* [Text block]:
A substance’s flow behavior depends on three factors:
- The substance’s inner - molecular – structure. The tighter the molecules are linked, the more the substance will resist deformation, i.e. the less it will be willing to flow.
- The outside or external forces acting upon the substance that deform it or make it flow. Both the intensity of the external force as well as the duration has an influence. Only Newtonian liquids are independent of the external force. The external force can have the form of wiping or pushing or tearing a substance; the simplest form is gravity, which pulls all substances down to earth. In viscometry, the external forces figure as shear rate or shear stress.
- The ambient conditions. The temperature and the pressure when the substance is stressed by external forces.
Depending on these factors the substance flows and develops different types of flow. Only one type of flow is suitable for testing a substance's viscosity.
Flow Conditions - Laminar or Turbulent
For testing a fluid's viscosity, defined flow conditions are essential. The fluid has to develop laminar flow. With laminar flow, the substance moves in imaginary thin layers in which molecules do not change from one layer to another. The flow has an orderly structure.
In turbulent flow, on the other hand, no recognizable structure or layers can be observed. Molecules move freely. The fluid forms vortices.
If testing a fluid under turbulent flow conditions, the results will give a falsely higher viscosity. (The turbulent movement of the molecules will be misinterpreted - so to speak - as higher flow resistance by a measuring instrument).

* [What to produce]:
Answer from the text on flow behavior:
(a) Which liquids does it say are independent of the external force?
(b) What kind of flow must a fluid develop for its viscosity to be tested?
(c) What do results show when a fluid is tested under turbulent flow conditions?

* [Dataset content]:
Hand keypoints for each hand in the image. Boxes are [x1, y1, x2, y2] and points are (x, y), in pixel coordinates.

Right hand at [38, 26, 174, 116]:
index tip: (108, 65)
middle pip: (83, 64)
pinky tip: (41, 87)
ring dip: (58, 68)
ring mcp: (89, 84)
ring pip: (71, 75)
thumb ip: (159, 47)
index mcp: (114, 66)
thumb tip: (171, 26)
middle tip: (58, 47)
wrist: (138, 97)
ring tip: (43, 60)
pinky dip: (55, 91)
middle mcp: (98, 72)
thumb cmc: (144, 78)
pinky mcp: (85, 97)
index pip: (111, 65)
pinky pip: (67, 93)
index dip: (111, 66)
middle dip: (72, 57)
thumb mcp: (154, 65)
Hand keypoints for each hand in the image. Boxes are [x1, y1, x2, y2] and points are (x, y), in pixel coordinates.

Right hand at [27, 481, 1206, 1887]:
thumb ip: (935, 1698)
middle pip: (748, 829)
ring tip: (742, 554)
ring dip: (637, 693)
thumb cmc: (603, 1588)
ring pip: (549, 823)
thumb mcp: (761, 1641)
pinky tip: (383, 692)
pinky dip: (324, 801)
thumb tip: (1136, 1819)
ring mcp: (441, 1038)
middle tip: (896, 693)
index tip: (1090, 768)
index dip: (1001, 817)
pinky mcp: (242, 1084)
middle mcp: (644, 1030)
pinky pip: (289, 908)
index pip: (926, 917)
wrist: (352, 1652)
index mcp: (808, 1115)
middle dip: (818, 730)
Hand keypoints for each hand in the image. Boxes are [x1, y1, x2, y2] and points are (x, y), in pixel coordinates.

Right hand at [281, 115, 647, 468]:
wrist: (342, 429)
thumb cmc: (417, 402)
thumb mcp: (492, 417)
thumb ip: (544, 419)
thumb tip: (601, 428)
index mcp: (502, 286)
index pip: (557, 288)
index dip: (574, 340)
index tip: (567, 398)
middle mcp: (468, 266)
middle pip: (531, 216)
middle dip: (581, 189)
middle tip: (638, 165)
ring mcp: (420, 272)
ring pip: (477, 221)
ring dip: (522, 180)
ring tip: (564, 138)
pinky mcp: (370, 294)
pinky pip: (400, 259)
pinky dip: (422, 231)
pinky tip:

* [Response area]:
(a) Newtonian liquids.
(b) Laminar flow.
(c) A falsely higher viscosity.